> **EXERCISE OBJECTIVE**
Set down verbatim the portion of the posterior calibration text that begins at the words "14. This would" and ends after "the full distribution.".

> **DOCUMENT SECTION**
11. We plot the mean and the 68% CI of the posterior. The mean and the 68% CI for the prior are 5.15 and 6.6, which is consistent with what is plotted. In this visualisation it is difficult to observe a difference between a box and a Gaussian, therefore we have full posterior plots, like figure 9. We do not see how a Gaussian shape would be inferred from figure 4 and 5, as a perfect prior recovery would look very similar. Concerning the observation that some error bars extend the upper prior limit, this is most likely an artefact of the INN, which might struggle to map a Gaussian to a perfect box. Regarding the effect with $E_0$ and $T_\mathrm{vir}$, we don't recover the full prior, but only the prior of the non-informative region. The non-informative region is due to physical reasons, which are explained in more detail in section 3.1.
12. There are two distinct trained networks, one is trained on noise-free data, the other one on noisy. The architecture is the same and only trained parameters differ. Thank you for pointing out the missing clarity, we specified this in the text, in the beginning of section 2.4.
13. We cover this problem by performing simulation based calibration. See the algorithm on page 10 and Figure 6. This checks how often the ground truth is outside a certain credible region. If one would not recover a flat histogram, then it is overconfident, underconfident or has a bias. For example, the u-shape in the panel for $E_0$, points towards over an overestimation in the mock case. This statistically shows the problem noise adds for this parameter. Since, all other parameters are statistically consistent sampled, we can argue, that we recover an optimal representation. Additionally, the word "worse" can have two different implications for the contour plots. The contours can be wider, but they can also be biased. Normal MCMC does not cover the bias or the overconfidence, as it is not feasible to perform order of 1000 inferences. The tightest possible contours are not the goal, but well-calibrated posteriors are.
14. This would only be true if the pair plots were independent of each other. This is not the case as it is the marginalisation of the full pdf, therefore, all of the 2d plots are highly correlated. But it is an interesting way to test if it is over or underconfident, which is what we test with the simulation based calibration. There, it is examined for independent samples from the full distribution.

> **SUPPLIED DATA**

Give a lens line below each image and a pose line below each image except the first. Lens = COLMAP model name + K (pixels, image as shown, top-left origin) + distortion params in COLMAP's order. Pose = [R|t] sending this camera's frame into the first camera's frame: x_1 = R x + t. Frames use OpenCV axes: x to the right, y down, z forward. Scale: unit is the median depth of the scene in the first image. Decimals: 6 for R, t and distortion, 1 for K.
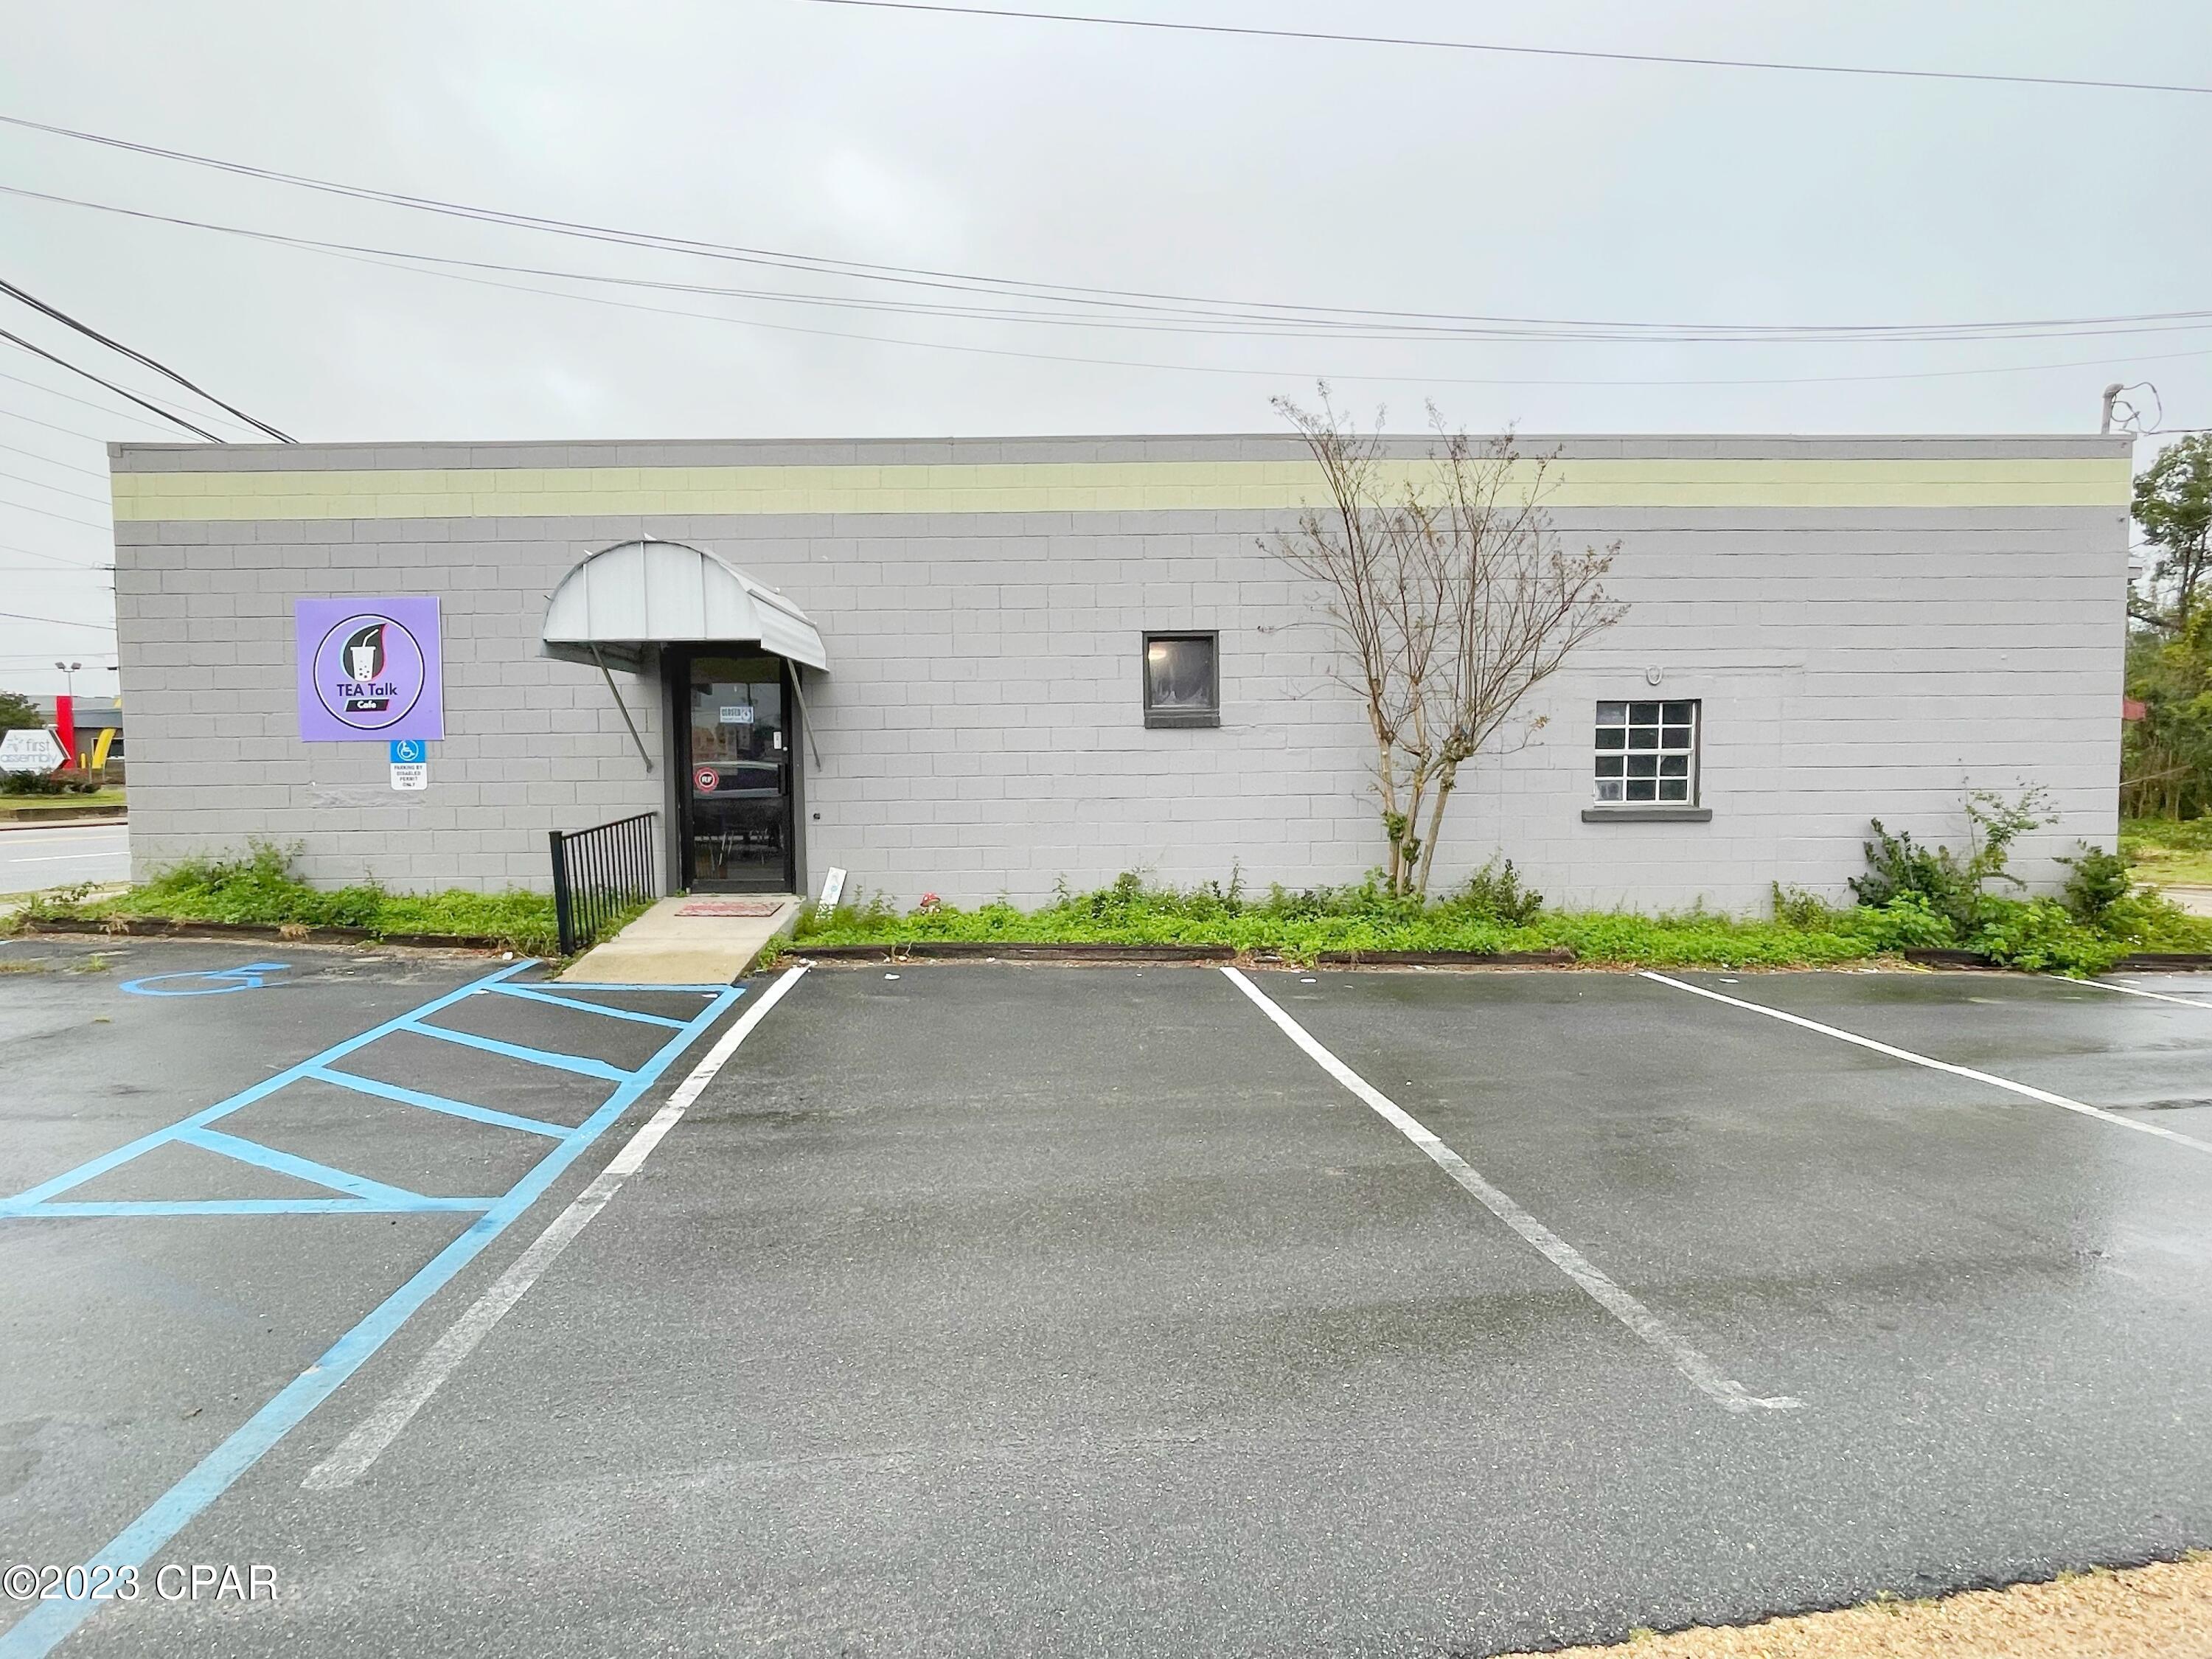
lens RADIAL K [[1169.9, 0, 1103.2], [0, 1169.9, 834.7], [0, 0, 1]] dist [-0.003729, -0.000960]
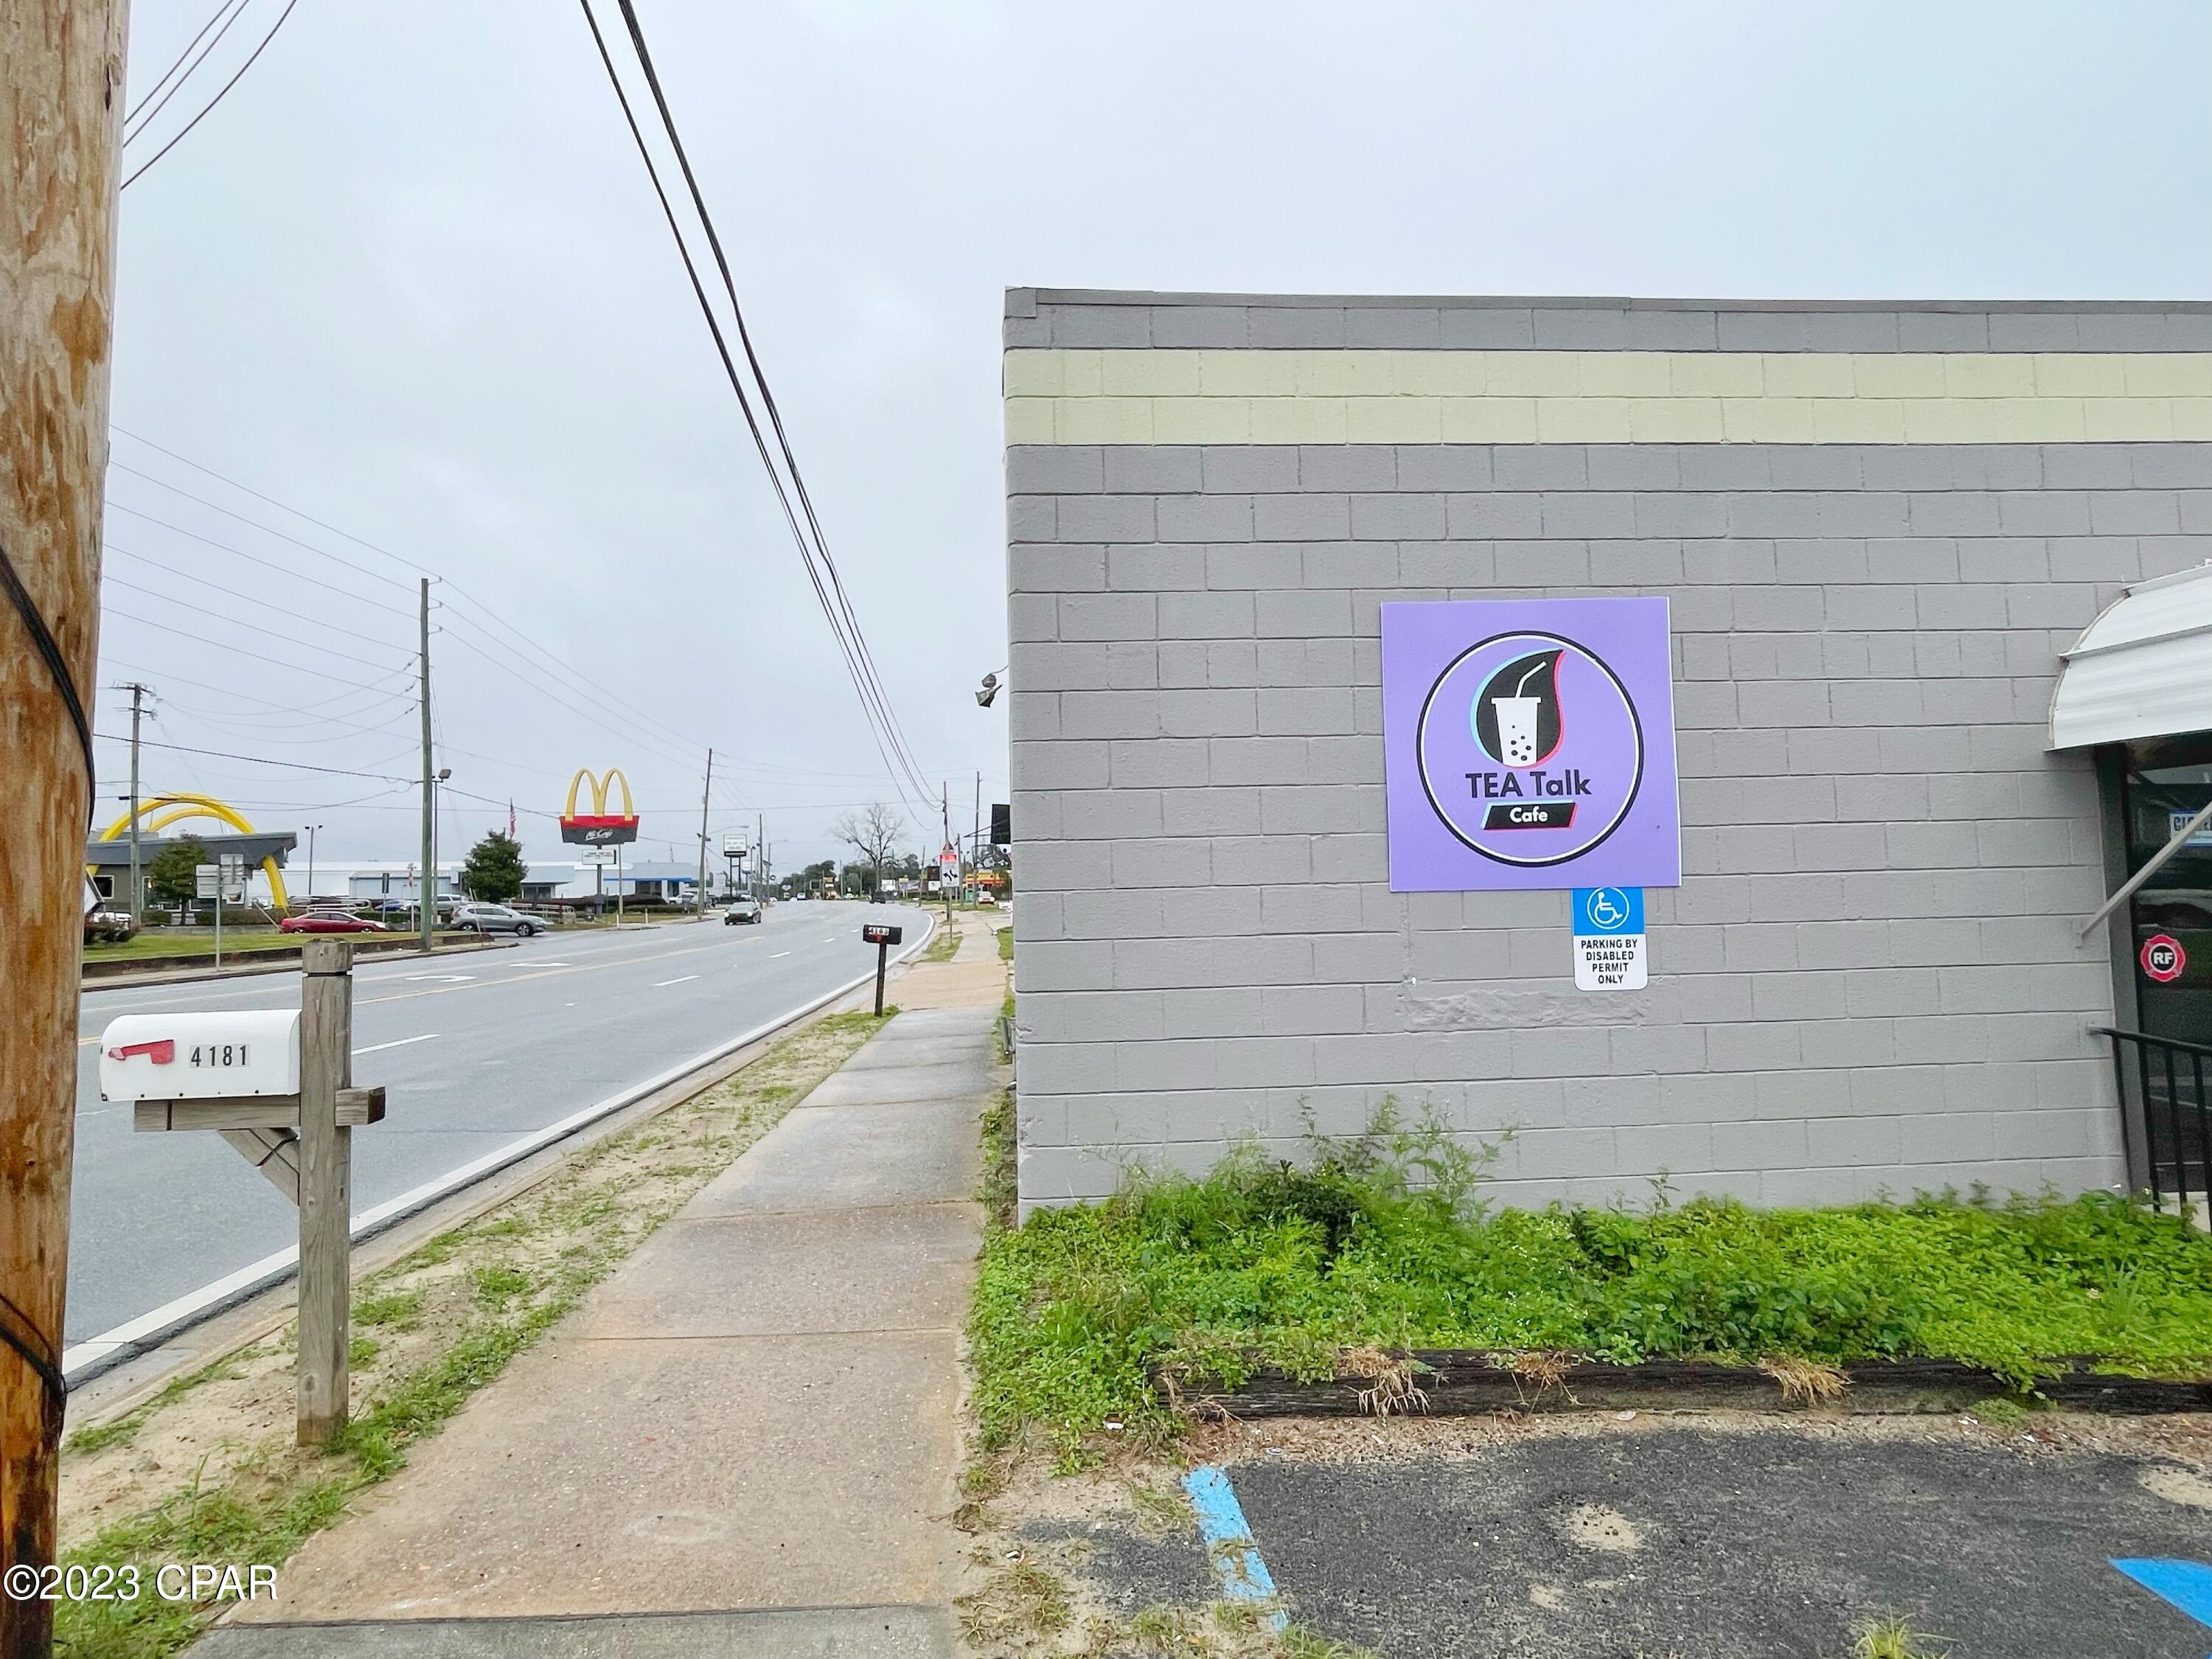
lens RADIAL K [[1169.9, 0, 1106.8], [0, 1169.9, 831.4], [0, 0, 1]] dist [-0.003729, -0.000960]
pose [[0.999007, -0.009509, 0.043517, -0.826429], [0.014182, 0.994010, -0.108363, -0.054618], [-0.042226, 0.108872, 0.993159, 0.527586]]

> **EXERCISE RESPONSE**
14. This would only be true if the pair plots were independent of each other. This is not the case as it is the marginalisation of the full pdf, therefore, all of the 2d plots are highly correlated. But it is an interesting way to test if it is over or underconfident, which is what we test with the simulation based calibration. There, it is examined for independent samples from the full distribution.